Applying her Honour’s reasoning to our example set out above, the Year 2 Insurer would not be able to assert that the $4 M payment for Claim A under the Year 1 Limit (notionally) eroded the Policy Limit of the Year 2 Limit by the same amount and therefore, the Year 2 Insurer was only obliged to pay out $1 M for Claim B. In other words, the moral hazard issue would not be extinguished.

Whether the existence of a continuity clause in a Year 2 Policy, coupled with the existence of a contractual deeming provision in the Year 1 policy, entitles the Year 2 Insurer to bring a contribution claim against the Year 1 Insurer based on dual or double insurance.

Dual insurance applies where more than one policy responds to the same loss and if so, an insurer is entitled to seek equitable contribution from the other insurer.

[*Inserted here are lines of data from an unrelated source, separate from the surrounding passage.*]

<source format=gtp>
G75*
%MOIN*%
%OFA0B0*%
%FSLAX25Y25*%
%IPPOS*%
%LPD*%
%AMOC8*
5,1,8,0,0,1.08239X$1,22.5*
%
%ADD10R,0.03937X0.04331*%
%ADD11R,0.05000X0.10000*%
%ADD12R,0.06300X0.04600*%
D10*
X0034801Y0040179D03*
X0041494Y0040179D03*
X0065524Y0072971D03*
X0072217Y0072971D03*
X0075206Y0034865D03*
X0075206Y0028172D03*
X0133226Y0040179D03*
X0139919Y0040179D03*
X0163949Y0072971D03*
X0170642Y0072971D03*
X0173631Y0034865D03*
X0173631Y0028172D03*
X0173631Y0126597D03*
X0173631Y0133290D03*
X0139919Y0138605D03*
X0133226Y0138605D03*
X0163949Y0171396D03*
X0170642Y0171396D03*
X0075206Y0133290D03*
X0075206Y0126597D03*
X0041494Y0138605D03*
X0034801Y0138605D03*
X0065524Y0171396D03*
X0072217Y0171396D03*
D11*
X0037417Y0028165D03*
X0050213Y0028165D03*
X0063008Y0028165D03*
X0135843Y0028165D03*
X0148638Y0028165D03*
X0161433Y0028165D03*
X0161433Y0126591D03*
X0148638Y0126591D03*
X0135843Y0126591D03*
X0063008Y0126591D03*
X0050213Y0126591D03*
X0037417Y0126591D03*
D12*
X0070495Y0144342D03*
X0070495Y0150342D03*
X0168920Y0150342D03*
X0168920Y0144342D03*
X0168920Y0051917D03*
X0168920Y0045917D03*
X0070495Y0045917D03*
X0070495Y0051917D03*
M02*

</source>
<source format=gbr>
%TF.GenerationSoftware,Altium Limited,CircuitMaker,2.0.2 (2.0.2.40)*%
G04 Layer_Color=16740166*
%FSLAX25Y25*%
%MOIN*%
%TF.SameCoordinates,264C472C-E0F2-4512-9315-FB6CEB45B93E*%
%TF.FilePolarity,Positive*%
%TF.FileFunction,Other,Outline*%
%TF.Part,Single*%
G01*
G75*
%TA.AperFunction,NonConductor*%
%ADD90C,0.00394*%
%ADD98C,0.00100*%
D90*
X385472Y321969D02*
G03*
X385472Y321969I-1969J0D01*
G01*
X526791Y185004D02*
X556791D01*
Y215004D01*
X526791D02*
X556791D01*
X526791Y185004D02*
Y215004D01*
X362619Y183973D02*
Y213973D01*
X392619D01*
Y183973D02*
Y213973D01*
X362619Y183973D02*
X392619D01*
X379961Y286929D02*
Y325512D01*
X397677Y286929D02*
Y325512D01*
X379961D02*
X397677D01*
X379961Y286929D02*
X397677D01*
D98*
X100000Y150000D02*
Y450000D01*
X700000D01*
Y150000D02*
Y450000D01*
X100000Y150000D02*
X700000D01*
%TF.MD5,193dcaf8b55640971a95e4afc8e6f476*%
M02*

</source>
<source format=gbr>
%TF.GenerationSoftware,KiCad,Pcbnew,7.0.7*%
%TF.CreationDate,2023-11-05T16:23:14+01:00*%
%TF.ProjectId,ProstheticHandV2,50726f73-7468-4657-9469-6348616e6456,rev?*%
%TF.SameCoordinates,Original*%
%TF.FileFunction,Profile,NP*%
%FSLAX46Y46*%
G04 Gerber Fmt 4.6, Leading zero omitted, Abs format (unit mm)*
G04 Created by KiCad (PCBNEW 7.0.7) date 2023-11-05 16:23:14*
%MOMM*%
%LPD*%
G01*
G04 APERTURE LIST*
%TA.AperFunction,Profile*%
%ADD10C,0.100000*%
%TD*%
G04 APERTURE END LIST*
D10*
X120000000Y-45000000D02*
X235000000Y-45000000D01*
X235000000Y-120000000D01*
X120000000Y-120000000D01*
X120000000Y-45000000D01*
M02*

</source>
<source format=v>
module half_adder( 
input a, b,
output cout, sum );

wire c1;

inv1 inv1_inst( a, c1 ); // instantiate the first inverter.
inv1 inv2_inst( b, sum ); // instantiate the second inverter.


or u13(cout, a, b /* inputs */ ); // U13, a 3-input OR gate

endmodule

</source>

In CIMIC, the Court found that:

  • an internal file note regarding suspected bribery was a circumstance which could have been notified by the insured before the inception of the Year 2 Policy
  • If the insured had done so, the Year 1 Insurers could have been liable for the losses later incurred by the insured; and
  • AIG (as one of the Year 2 insurers) was entitled to equitable contribution of 50% from the two of the Year 1 insurers (Swiss Re and Berkeley) and to rely on s54 to cure the late notification.

In this respect, the existence of a deeming provision in the Year 1 policy was pivotal as this provided the pathway for a late notification of circumstances to be made to the prior year insurers in reliance on s54 and the Australian Hospital Care authority referred to above – that is, the omission to notify the Year 1 Insurer could be cured.

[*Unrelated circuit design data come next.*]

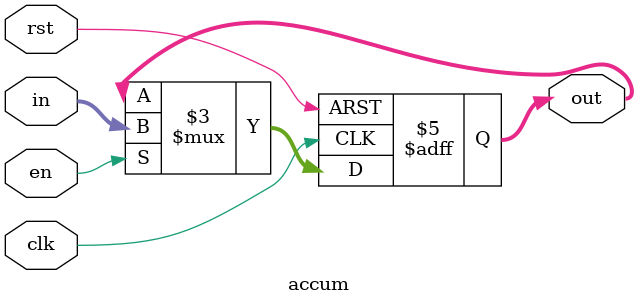
<source format=v>
module accum(input en, clk, rst, input [15:0] in, output reg [15:0] out);
always@ (posedge clk , negedge rst) begin
	if (~rst) begin
		out <= 16'b00;
	end 
	else if(en)begin
		out <= in;
	end
end
endmodule

</source>
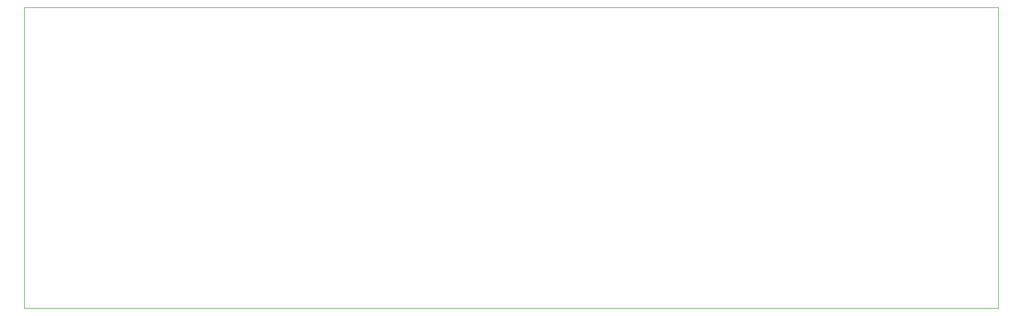
<source format=gbr>
%TF.GenerationSoftware,KiCad,Pcbnew,5.99.0+really5.1.10+dfsg1-1*%
%TF.CreationDate,2022-04-08T20:52:09+02:00*%
%TF.ProjectId,board,626f6172-642e-46b6-9963-61645f706362,rev?*%
%TF.SameCoordinates,Original*%
%TF.FileFunction,Profile,NP*%
%FSLAX46Y46*%
G04 Gerber Fmt 4.6, Leading zero omitted, Abs format (unit mm)*
G04 Created by KiCad (PCBNEW 5.99.0+really5.1.10+dfsg1-1) date 2022-04-08 20:52:09*
%MOMM*%
%LPD*%
G01*
G04 APERTURE LIST*
%TA.AperFunction,Profile*%
%ADD10C,0.050000*%
%TD*%
G04 APERTURE END LIST*
D10*
X195580000Y-35560000D02*
X39370000Y-35560000D01*
X195580000Y-83820000D02*
X195580000Y-35560000D01*
X39370000Y-83820000D02*
X195580000Y-83820000D01*
X39370000Y-35560000D02*
X39370000Y-83820000D01*
M02*

</source>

If this determination survives the appeal process, it will be a game changer for the industry and have significant ramifications for financial lines insurers in the underwriting and pricing of risks on the one hand, and the management and reserving of claims on the other hand. As things presently stand, the question is no longer ‘which Policy year applies?’ but rather ‘how many Policy years apply?’ This would seem to be a novel outcome in the context of claims made policies but contribution claims between different years of account may become more prevalent and extend the tail further on long tail claims.

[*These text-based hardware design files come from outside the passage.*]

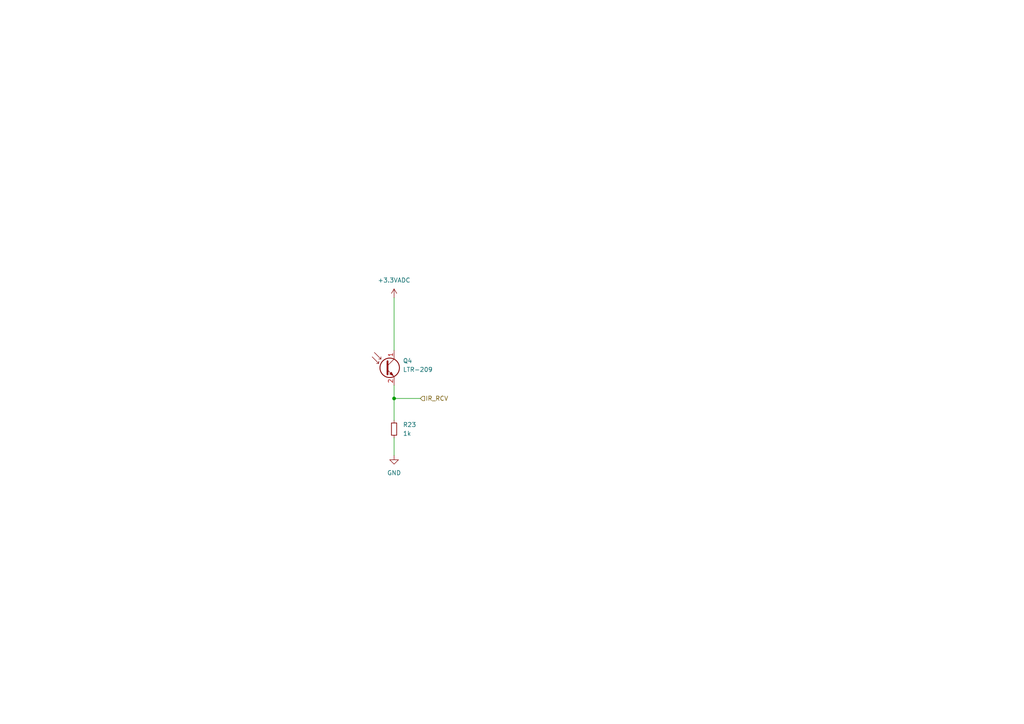
<source format=kicad_sch>
(kicad_sch
	(version 20231120)
	(generator "eeschema")
	(generator_version "8.0")
	(uuid "95bc7456-1055-48c8-9018-bb21adba20ec")
	(paper "A4")
	
	(junction
		(at 114.3 115.57)
		(diameter 0)
		(color 0 0 0 0)
		(uuid "446385e9-a9cd-4f47-9aa4-ab927b3ea487")
	)
	(wire
		(pts
			(xy 114.3 111.76) (xy 114.3 115.57)
		)
		(stroke
			(width 0)
			(type default)
		)
		(uuid "20ca3810-d2c4-4bcf-a6cb-08adfa9d4ca5")
	)
	(wire
		(pts
			(xy 114.3 127) (xy 114.3 132.08)
		)
		(stroke
			(width 0)
			(type default)
		)
		(uuid "49ee2e4d-27a8-4d48-9a5c-5fe4bdd6d71e")
	)
	(wire
		(pts
			(xy 114.3 86.36) (xy 114.3 101.6)
		)
		(stroke
			(width 0)
			(type default)
		)
		(uuid "7d50ab7f-4788-4b07-a37c-0cf19b2bc3ef")
	)
	(wire
		(pts
			(xy 114.3 115.57) (xy 121.92 115.57)
		)
		(stroke
			(width 0)
			(type default)
		)
		(uuid "d46e509e-a5b6-4fcd-90c8-8d713ee97605")
	)
	(wire
		(pts
			(xy 114.3 115.57) (xy 114.3 121.92)
		)
		(stroke
			(width 0)
			(type default)
		)
		(uuid "f372b4ff-1398-4bd5-bf5b-16531964ab45")
	)
	(hierarchical_label "IR_RCV"
		(shape input)
		(at 121.92 115.57 0)
		(fields_autoplaced yes)
		(effects
			(font
				(size 1.27 1.27)
			)
			(justify left)
		)
		(uuid "59f5153b-d43a-411b-b321-d03a22b765de")
	)
	(symbol
		(lib_id "power:+3.3VADC")
		(at 114.3 86.36 0)
		(unit 1)
		(exclude_from_sim no)
		(in_bom yes)
		(on_board yes)
		(dnp no)
		(fields_autoplaced yes)
		(uuid "4aa25d1d-6116-42d1-9425-93f153e488a8")
		(property "Reference" "#PWR058"
			(at 118.11 87.63 0)
			(effects
				(font
					(size 1.27 1.27)
				)
				(hide yes)
			)
		)
		(property "Value" "+3.3VADC"
			(at 114.3 81.28 0)
			(effects
				(font
					(size 1.27 1.27)
				)
			)
		)
		(property "Footprint" ""
			(at 114.3 86.36 0)
			(effects
				(font
					(size 1.27 1.27)
				)
				(hide yes)
			)
		)
		(property "Datasheet" ""
			(at 114.3 86.36 0)
			(effects
				(font
					(size 1.27 1.27)
				)
				(hide yes)
			)
		)
		(property "Description" ""
			(at 114.3 86.36 0)
			(effects
				(font
					(size 1.27 1.27)
				)
				(hide yes)
			)
		)
		(pin "1"
			(uuid "cee72ad4-800e-46c7-98f4-5ea4022f501d")
		)
		(instances
			(project ""
				(path "/eb904614-38ff-4497-bc19-593801afccc5/18b69663-18df-4c81-a938-08796615468d"
					(reference "#PWR058")
					(unit 1)
				)
				(path "/eb904614-38ff-4497-bc19-593801afccc5/a9f5c585-727a-43d1-a0ed-3699eeab6a7a"
					(reference "#PWR062")
					(unit 1)
				)
				(path "/eb904614-38ff-4497-bc19-593801afccc5/bde7be3e-5d48-4d11-a3ef-2648ce48ed15"
					(reference "#PWR060")
					(unit 1)
				)
				(path "/eb904614-38ff-4497-bc19-593801afccc5/ce6469d1-5c87-4e04-b453-a0bddef59dad"
					(reference "#PWR027")
					(unit 1)
				)
			)
		)
	)
	(symbol
		(lib_id "Device:R_Small")
		(at 114.3 124.46 0)
		(unit 1)
		(exclude_from_sim no)
		(in_bom yes)
		(on_board yes)
		(dnp no)
		(fields_autoplaced yes)
		(uuid "510dc7b3-d185-4e86-a162-9b4cdb47780e")
		(property "Reference" "R23"
			(at 116.84 123.1899 0)
			(effects
				(font
					(size 1.27 1.27)
				)
				(justify left)
			)
		)
		(property "Value" "1k"
			(at 116.84 125.7299 0)
			(effects
				(font
					(size 1.27 1.27)
				)
				(justify left)
			)
		)
		(property "Footprint" "Resistor_SMD:R_0201_0603Metric"
			(at 114.3 124.46 0)
			(effects
				(font
					(size 1.27 1.27)
				)
				(hide yes)
			)
		)
		(property "Datasheet" "~"
			(at 114.3 124.46 0)
			(effects
				(font
					(size 1.27 1.27)
				)
				(hide yes)
			)
		)
		(property "Description" ""
			(at 114.3 124.46 0)
			(effects
				(font
					(size 1.27 1.27)
				)
				(hide yes)
			)
		)
		(pin "1"
			(uuid "9bf569cc-8c0c-442c-b0d6-d03262147e83")
		)
		(pin "2"
			(uuid "95e352ef-b60c-4d6d-ba4a-000a504a291f")
		)
		(instances
			(project ""
				(path "/eb904614-38ff-4497-bc19-593801afccc5/18b69663-18df-4c81-a938-08796615468d"
					(reference "R23")
					(unit 1)
				)
				(path "/eb904614-38ff-4497-bc19-593801afccc5/a9f5c585-727a-43d1-a0ed-3699eeab6a7a"
					(reference "R25")
					(unit 1)
				)
				(path "/eb904614-38ff-4497-bc19-593801afccc5/bde7be3e-5d48-4d11-a3ef-2648ce48ed15"
					(reference "R24")
					(unit 1)
				)
				(path "/eb904614-38ff-4497-bc19-593801afccc5/ce6469d1-5c87-4e04-b453-a0bddef59dad"
					(reference "R5")
					(unit 1)
				)
			)
		)
	)
	(symbol
		(lib_id "Device:Q_Photo_NPN")
		(at 111.76 106.68 0)
		(unit 1)
		(exclude_from_sim no)
		(in_bom yes)
		(on_board yes)
		(dnp no)
		(fields_autoplaced yes)
		(uuid "a148133e-217e-4ba5-8b8c-4bb6229e787e")
		(property "Reference" "Q4"
			(at 116.84 104.6606 0)
			(effects
				(font
					(size 1.27 1.27)
				)
				(justify left)
			)
		)
		(property "Value" "LTR-209"
			(at 116.84 107.2006 0)
			(effects
				(font
					(size 1.27 1.27)
				)
				(justify left)
			)
		)
		(property "Footprint" "half_mouse_lib:LTR-209"
			(at 116.84 104.14 0)
			(effects
				(font
					(size 1.27 1.27)
				)
				(hide yes)
			)
		)
		(property "Datasheet" "~"
			(at 111.76 106.68 0)
			(effects
				(font
					(size 1.27 1.27)
				)
				(hide yes)
			)
		)
		(property "Description" ""
			(at 111.76 106.68 0)
			(effects
				(font
					(size 1.27 1.27)
				)
				(hide yes)
			)
		)
		(pin "1"
			(uuid "1c9c601c-17d5-4869-a028-b9db011eb574")
		)
		(pin "2"
			(uuid "b2eaee97-78d7-458d-9350-635678447c7f")
		)
		(instances
			(project ""
				(path "/eb904614-38ff-4497-bc19-593801afccc5/18b69663-18df-4c81-a938-08796615468d"
					(reference "Q4")
					(unit 1)
				)
				(path "/eb904614-38ff-4497-bc19-593801afccc5/a9f5c585-727a-43d1-a0ed-3699eeab6a7a"
					(reference "Q6")
					(unit 1)
				)
				(path "/eb904614-38ff-4497-bc19-593801afccc5/bde7be3e-5d48-4d11-a3ef-2648ce48ed15"
					(reference "Q5")
					(unit 1)
				)
				(path "/eb904614-38ff-4497-bc19-593801afccc5/ce6469d1-5c87-4e04-b453-a0bddef59dad"
					(reference "Q1")
					(unit 1)
				)
			)
		)
	)
	(symbol
		(lib_id "power:GND")
		(at 114.3 132.08 0)
		(unit 1)
		(exclude_from_sim no)
		(in_bom yes)
		(on_board yes)
		(dnp no)
		(fields_autoplaced yes)
		(uuid "ddba374b-1750-4a37-b1bf-bcc123318120")
		(property "Reference" "#PWR059"
			(at 114.3 138.43 0)
			(effects
				(font
					(size 1.27 1.27)
				)
				(hide yes)
			)
		)
		(property "Value" "GND"
			(at 114.3 137.16 0)
			(effects
				(font
					(size 1.27 1.27)
				)
			)
		)
		(property "Footprint" ""
			(at 114.3 132.08 0)
			(effects
				(font
					(size 1.27 1.27)
				)
				(hide yes)
			)
		)
		(property "Datasheet" ""
			(at 114.3 132.08 0)
			(effects
				(font
					(size 1.27 1.27)
				)
				(hide yes)
			)
		)
		(property "Description" ""
			(at 114.3 132.08 0)
			(effects
				(font
					(size 1.27 1.27)
				)
				(hide yes)
			)
		)
		(pin "1"
			(uuid "67a8c93d-2a71-4de3-8d0c-245fa8c90c39")
		)
		(instances
			(project ""
				(path "/eb904614-38ff-4497-bc19-593801afccc5/18b69663-18df-4c81-a938-08796615468d"
					(reference "#PWR059")
					(unit 1)
				)
				(path "/eb904614-38ff-4497-bc19-593801afccc5/a9f5c585-727a-43d1-a0ed-3699eeab6a7a"
					(reference "#PWR063")
					(unit 1)
				)
				(path "/eb904614-38ff-4497-bc19-593801afccc5/bde7be3e-5d48-4d11-a3ef-2648ce48ed15"
					(reference "#PWR061")
					(unit 1)
				)
				(path "/eb904614-38ff-4497-bc19-593801afccc5/ce6469d1-5c87-4e04-b453-a0bddef59dad"
					(reference "#PWR028")
					(unit 1)
				)
			)
		)
	)
)

</source>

Further, leaving aside dual insurance claims, the CIMIC decision also highlights that more than one year of account may be exposed to different losses flowing from the same subject matter.

 

While these discussion points are not intended to be exhaustive, it provides a flavour of some of the issues that have emerged so far.

Conclusion

While there are obvious benefits to continuity clauses, insurance industry participants should consider the consequences of the CIMIC decision and review Policy wordings to ensure that they are fit for purpose and reflect the relevant underwriting intent. Otherwise, they may lead to unwelcome surprises for insureds, brokers, insurers and reinsurers alike.

Further information / assistance regarding the issues raised in this article is available from the author, Michael Polorotoff, Partner or your usual contact at Moray & Agnew.


[1] Also known as continuous cover clauses.
[2] FAI Insurance v Australian Hospital Care [2001] HCA 38.
[3] Gosford City Council v GIO General [2003] NSWCA 34. A helpful survey of the key authorities on this issue is set out in Uniting Church v Allianz [2023] FCA 190 at [542] – [553] per Lee J.
[4] This also extends to a renewing insurer.
[5] Having said that, it is common for continuity clauses to include a carve out to the effect that an insured cannot rely on such clauses if there has been a fraudulent non-disclosure or misrepresentation.